The task:
From the listing below, return every line with the string "determined" in it.
[Data supplied Boundary: Start]
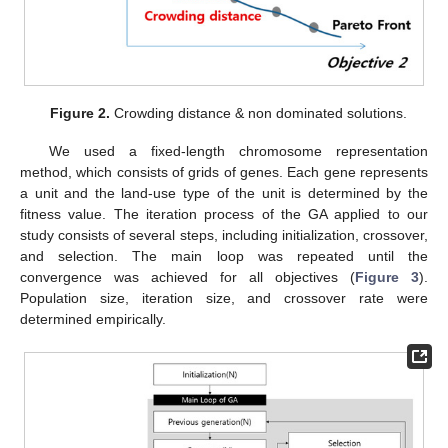
Figure 2.
Crowding distance & non dominated solutions.
We used a fixed-length chromosome representation
method, which consists of grids of genes. Each gene represents
a unit and the land-use type of the unit is determined by the
fitness value. The iteration process of the GA applied to our
study consists of several steps, including initialization, crossover,
and selection. The main loop was repeated until the
convergence was achieved for all objectives (
Figure 3
).
Population size, iteration size, and crossover rate were
determined empirically.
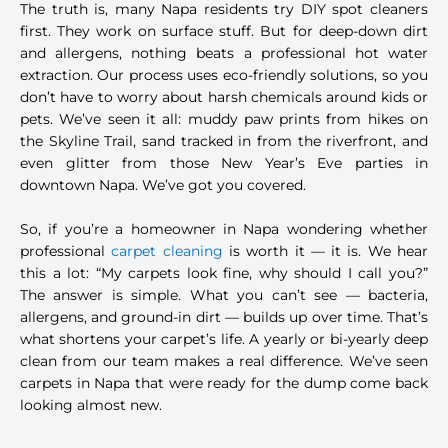
The truth is, many Napa residents try DIY spot cleaners
first. They work on surface stuff. But for deep-down dirt
and allergens, nothing beats a professional hot water
extraction. Our process uses eco-friendly solutions, so you
don’t have to worry about harsh chemicals around kids or
pets. We’ve seen it all: muddy paw prints from hikes on
the Skyline Trail, sand tracked in from the riverfront, and
even glitter from those New Year’s Eve parties in
downtown Napa. We’ve got you covered.
So, if you’re a homeowner in Napa wondering whether
professional
carpet cleaning
is worth it — it is. We hear
this a lot: “My carpets look fine, why should I call you?”
The answer is simple. What you can’t see — bacteria,
allergens, and ground-in dirt — builds up over time. That’s
what shortens your carpet’s life. A yearly or bi-yearly deep
clean from our team makes a real difference. We’ve seen
carpets in Napa that were ready for the dump come back
looking almost new.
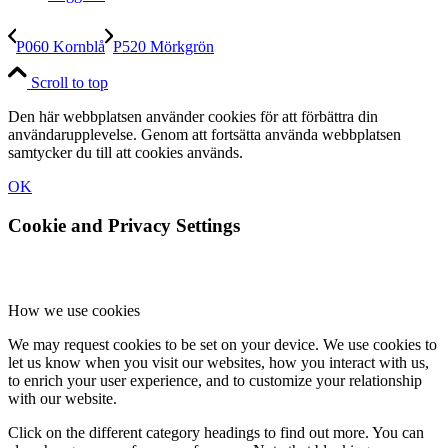
P060 Kornblå
P520 Mörkgrön
Scroll to top
Den här webbplatsen använder cookies för att förbättra din
användarupplevelse. Genom att fortsätta använda webbplatsen
samtycker du till att cookies används.
OK
Cookie and Privacy Settings
How we use cookies
We may request cookies to be set on your device. We use cookies to
let us know when you visit our websites, how you interact with us,
to enrich your user experience, and to customize your relationship
with our website.
Click on the different category headings to find out more. You can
[Data supplied Boundary: End]
The answer:
a unit and the land-use type of the unit is determined by the
determined empirically.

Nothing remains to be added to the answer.